FRAGMENTO:

'''

Desde que empecé a organizar cómo sería la decoración de la terraza he cambiado de opinión 47 veces, sobre todo con respecto al estilo. Tenía claro que quería reutilizar los pufs marroquíes que compramos en Marruecos el año pasado pero el resto simplemente ha sido improvisado y ha ido encajando poco a poco. Esto me ha sorprendido, no he hecho un plan de decoración aunque sí es cierto que muchas cosas me han inspirado e inconscientemente todo ha salido rodado. Hay dos terrazas que me han inspirado principalmente:
TERRAZA 1:


Los sillones con tableros de madera y patas de horquilla mezclado con estilo boho y marroquí. La mezcla de patrones en las telas y el estilo colorista me tenían embaucada.
TERRAZA 2:


El pop de color que la silla aporta al resto de colores y la tela como hilo conductor me hicieron pensar que las cosas que tenía podían tener un sentido entre sí y no quedar cada uno de su padre y de su madre.

Lo primero que ha hecho que todos los elementos tuvieran un sentido juntos ha sido la tela. ¿Sabéis dónde la conseguí? ¡En el mercadillo! Es una muestra de gran calidad, un poco aterciopelada y además de decoración y tapicería, no para ropa, y me costó ¡un euro!. Alucinante, ¿verdad? Quién diría que esta tela me serviría como hilo conductor entre los pufs y la alfombra. Fue el detonante que me hizo elegir el color de las sillas.

'''

TUS TAREAS:
A. Responde con datos del texto sobre la decoración de la terraza:
(i) ¿Cuántas veces ha cambiado de opinión la autora del texto al organizar la decoración?
(ii) ¿Dónde se compraron los pufs marroquíes?
(iii) ¿Cuánto costó la tela que usó como hilo conductor?
B. Continúa, por favor, el texto sobre la decoración de la terraza a partir de su última frase.

INFORMACIÓN MOSTRADA:
'''

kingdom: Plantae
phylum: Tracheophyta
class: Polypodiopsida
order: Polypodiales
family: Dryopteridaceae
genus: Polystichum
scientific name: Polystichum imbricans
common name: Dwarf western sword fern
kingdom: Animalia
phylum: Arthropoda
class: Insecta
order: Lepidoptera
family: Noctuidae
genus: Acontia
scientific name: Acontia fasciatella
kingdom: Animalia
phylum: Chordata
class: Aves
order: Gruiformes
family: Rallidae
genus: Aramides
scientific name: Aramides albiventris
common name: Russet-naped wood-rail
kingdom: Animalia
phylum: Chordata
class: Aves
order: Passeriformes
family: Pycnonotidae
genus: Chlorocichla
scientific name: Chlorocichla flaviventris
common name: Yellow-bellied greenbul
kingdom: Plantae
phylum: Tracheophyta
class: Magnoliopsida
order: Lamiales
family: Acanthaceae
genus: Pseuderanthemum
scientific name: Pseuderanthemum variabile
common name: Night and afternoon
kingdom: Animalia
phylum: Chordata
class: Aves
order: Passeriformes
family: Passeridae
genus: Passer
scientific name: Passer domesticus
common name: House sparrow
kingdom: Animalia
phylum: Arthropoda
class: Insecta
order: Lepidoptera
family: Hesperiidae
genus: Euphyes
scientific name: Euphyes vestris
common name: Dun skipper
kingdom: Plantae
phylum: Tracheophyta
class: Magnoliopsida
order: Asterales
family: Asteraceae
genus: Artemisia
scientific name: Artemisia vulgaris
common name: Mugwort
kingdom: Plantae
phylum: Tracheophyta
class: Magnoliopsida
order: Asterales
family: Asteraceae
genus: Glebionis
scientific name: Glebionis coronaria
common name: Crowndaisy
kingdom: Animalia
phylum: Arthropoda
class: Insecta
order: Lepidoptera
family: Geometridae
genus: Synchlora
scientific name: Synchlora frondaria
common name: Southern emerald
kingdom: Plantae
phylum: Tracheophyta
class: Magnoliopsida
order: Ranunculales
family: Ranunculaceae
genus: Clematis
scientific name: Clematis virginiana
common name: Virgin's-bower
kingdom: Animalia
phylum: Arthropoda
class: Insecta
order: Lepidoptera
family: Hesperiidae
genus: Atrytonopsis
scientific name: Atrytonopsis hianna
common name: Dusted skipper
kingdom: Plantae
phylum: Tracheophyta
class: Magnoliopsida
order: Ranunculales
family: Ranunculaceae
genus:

'''

RESPUESTAS POR TAREA:
A.
(i) 47 veces.
(ii) En Marruecos, el año pasado.
(iii) Un euro.

B.
Las sillas, os comenté en el anterior post, que las encontramos en la calle. Eran 4 y en un principio (cuando aún hacía frío) las pinté las 4 de negro. Por alguna razón que no recuerdo pensé que sería una buena idea, aunque en realidad por aquel entonces no pensaba hacer una zona de relax en la terraza sino más bien un sitio para comer. Como algunas estaban hechas polvo, opté por arreglar dos con las dos que peor estuvieran, sustituyendo los elementos más chungos y pegándolos con "pega todo". Luego una capita de imprimación y el color deseado y listo!